彼女は深刻そうな顔を浮かべた。だが、オレはまるで内容についていけはしなかった。

聞き覚えのない単語の羅列に頭痛が加速する。オレは、こめかみ辺りをおさえる様にして彼女に問う。

「じゃあ、君もその聖杯戦争に参加しているのか?そもそも、君とオレはどういった関係なんだい?」

「いえ、私は直接的な戦闘力は持ち合わせていません。申し訳ありませんが。ですが、先ほど言ったように

この特異点は異常です。本来、聖杯戦争は七騎のサーヴァントそして七人のマスターによって行われますが、

この地にマスターと言えるのは貴方ぐらいでしょうね」

「オレはそんなに特異な人間だっていうのかい?」

「ええ、なにしろ貴方は世界を救ったカルデアのマスターなのですから」

彼女の言葉にまたしても頭痛がオレの頭をより強く刺激した。

カルデア。その言葉に聞き覚えがあったのだ。記憶の奥底が地底から這い出る様にオレの脳を割れんばかりに引き裂こうともがき始める。

「カル……デア……」

記憶が逆流する。

数多の英雄達とオレは世界を掛けて―――。

「うっ―――」

頭痛がより酷くなる。座っているだけでオレの体内から汗が滲み出てきた。

女性はオレの顔色で異変に気づいたのだろうか、傍らにくると肩を優しく抱いてくれた。

「無理なさらぬように。貴方の記憶は私がきっと思い出させます。では、私が語りましょう。

貴方がこの地を如何にして訪れ、初めに何をしたのかを。ゆっくり、ゆっくり思い出してください。

世界の救世主、カルデアのマスター藤丸立香よ」

そう言って彼女はまるで吟遊詩人の様に語り始めた。

 

******

 

「――――ぱい――――だ―――――すか――――」

「駄目だ。ノイズが酷すぎる。落ち着いた所でもう一度やってみよう」

藤丸立香は困惑した。亜種特異点が発生しレイシフトを行ったまでは良かったが、今の惨状は全くの予定外だったからだ。

カルデアで観測した特異点。日本の横浜で発生した特異点に早速レイシフトを行ったのだが、一緒に連れてくる筈だったサーヴァント達は特異点に弾かれ藤丸立香は一人でこの地に降り立った。

彼の眼前に広がるのはビル群。自身も背の高い建物の屋上に居るおかげで崖下の状況を垣間見る事が出来た。

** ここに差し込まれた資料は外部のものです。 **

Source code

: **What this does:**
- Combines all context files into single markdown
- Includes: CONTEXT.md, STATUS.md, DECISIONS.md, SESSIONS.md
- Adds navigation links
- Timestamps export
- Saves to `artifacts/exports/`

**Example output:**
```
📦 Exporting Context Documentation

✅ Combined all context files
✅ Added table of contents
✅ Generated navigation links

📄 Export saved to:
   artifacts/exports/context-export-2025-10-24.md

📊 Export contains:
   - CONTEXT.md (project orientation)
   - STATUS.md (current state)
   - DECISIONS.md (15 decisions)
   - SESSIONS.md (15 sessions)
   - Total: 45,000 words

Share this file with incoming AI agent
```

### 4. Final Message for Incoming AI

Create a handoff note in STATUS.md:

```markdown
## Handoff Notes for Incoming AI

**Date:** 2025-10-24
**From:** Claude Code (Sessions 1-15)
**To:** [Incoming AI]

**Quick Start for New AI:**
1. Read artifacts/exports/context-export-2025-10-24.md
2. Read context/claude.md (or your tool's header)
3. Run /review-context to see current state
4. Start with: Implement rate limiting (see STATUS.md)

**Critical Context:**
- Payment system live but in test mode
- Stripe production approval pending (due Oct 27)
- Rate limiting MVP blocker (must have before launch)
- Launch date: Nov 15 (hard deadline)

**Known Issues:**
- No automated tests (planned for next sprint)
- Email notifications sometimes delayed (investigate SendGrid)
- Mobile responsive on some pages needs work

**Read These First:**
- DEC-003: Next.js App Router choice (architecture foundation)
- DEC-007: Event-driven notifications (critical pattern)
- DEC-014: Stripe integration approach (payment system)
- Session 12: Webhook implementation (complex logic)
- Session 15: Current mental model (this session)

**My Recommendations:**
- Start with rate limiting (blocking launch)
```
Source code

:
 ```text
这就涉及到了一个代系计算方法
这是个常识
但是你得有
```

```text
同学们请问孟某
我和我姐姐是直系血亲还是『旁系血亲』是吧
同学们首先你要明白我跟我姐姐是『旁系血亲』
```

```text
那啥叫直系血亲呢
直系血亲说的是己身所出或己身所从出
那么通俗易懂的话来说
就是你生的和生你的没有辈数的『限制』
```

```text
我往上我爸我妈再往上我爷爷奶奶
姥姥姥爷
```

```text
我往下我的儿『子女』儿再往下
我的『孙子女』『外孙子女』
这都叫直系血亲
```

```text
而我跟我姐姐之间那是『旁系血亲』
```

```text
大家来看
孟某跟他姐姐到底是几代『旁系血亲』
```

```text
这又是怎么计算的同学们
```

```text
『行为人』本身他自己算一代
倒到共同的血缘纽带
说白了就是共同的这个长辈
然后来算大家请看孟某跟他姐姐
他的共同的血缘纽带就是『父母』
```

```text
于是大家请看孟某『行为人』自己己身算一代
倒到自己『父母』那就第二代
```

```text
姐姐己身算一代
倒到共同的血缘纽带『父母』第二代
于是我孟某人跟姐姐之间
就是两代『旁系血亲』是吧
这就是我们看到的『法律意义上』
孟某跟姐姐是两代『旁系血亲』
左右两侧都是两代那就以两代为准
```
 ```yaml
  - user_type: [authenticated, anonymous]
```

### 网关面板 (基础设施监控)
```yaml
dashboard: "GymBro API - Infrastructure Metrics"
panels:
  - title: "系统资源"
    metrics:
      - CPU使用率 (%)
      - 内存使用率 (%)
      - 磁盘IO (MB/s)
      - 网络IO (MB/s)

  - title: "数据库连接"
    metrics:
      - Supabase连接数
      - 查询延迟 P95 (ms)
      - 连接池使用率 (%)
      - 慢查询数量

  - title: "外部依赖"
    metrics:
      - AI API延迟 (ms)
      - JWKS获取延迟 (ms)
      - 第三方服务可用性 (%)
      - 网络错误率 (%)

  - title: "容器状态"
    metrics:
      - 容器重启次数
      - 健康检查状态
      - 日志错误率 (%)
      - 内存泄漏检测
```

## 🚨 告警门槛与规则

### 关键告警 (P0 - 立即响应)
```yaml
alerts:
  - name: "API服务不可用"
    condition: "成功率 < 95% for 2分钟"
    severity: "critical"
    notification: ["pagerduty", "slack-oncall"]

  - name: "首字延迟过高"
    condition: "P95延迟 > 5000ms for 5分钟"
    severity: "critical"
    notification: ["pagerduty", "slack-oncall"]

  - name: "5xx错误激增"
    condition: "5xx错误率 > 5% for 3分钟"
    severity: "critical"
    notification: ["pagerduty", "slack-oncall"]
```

幸運な事に新宿の時とは違い街の営みは普通と彼は判断する。

人形や魔術使いが闊歩している様子もなく、ごくごく有り触れた人々の日常があった。

一見、ここが特異点かと不思議に思う程、平和だなと彼は感じたのだった。

だが、カルデアとの通信が不安定なのは一抹の不安を抱かざる得ない。

自身に対するサポートの一切がなくサーヴァントもいないこの状態では、自身の命が幾つあっても足りたものではない。しかし、行動しなくては何も始まらない現状である以上、藤丸立香は屋上を出るべく扉へと足を向けた。

が、その軽やかな足取りは一瞬で終わりを迎えた。

「何か―――来る!?」

自身の両肩が震えた。それは何かに気圧されたからだ。

間違いなく自身に近づいてくる憎悪の気配はサーヴァントの放つそれだった。

自らと共に戦うサーヴァントは現状いない。

できる事と言えば全力で逃げ出す事ぐらい。だが、それを踏み出す足が動かない。

恐怖ではない。藤丸立香は悟る。既に逃げ場がない事を。

「アぁあああああああ」

轟音と共にそれは藤丸のいる屋上へと着地した。

雄たけびをあげ、その眼光は鋭く彼を睨みつけた。

「サーヴァント……きっと、バーサーカーだろうね」

藤丸はそんな自身の感想を口にする事ぐらいしか出来なかった。

だが、彼女。そう目の前に居る相対するサーヴァントには勇ましさは感じなかった。

凶化されているとはいえ、武人の様な姿には見えない。いや、武人ではない故に凶化されているのであろう。

目の前のサーヴァントは、一見すれば『美しかったであろう』と言えるドレスを纏っている。美しかったであろうという言葉の意味は簡単だ。そのドレスは所々に欠損が見られ、酷く汚れていた。

そして、何よりも特徴的なのはその片腕に担がれた身の丈以上もある大きな棺。

赤黒い色を放つそれをサーヴァントである女は軽々とそれを振り回し、それを藤丸を目掛けて叩きつけた。

「うわっ!?」

咄嗟に飛び退いた藤丸だったがその衝撃の余波で彼の身体が宙を舞ってからコンクリートに叩きつけられる。

「アああああああああああああああ」

依然として咆哮をあげるサーヴァントに彼が出来る手などない。

藤丸はつくづく思い知らされる事になる。カルデアのサーヴァントが居なければ自分の力などゼロに等しいという事を。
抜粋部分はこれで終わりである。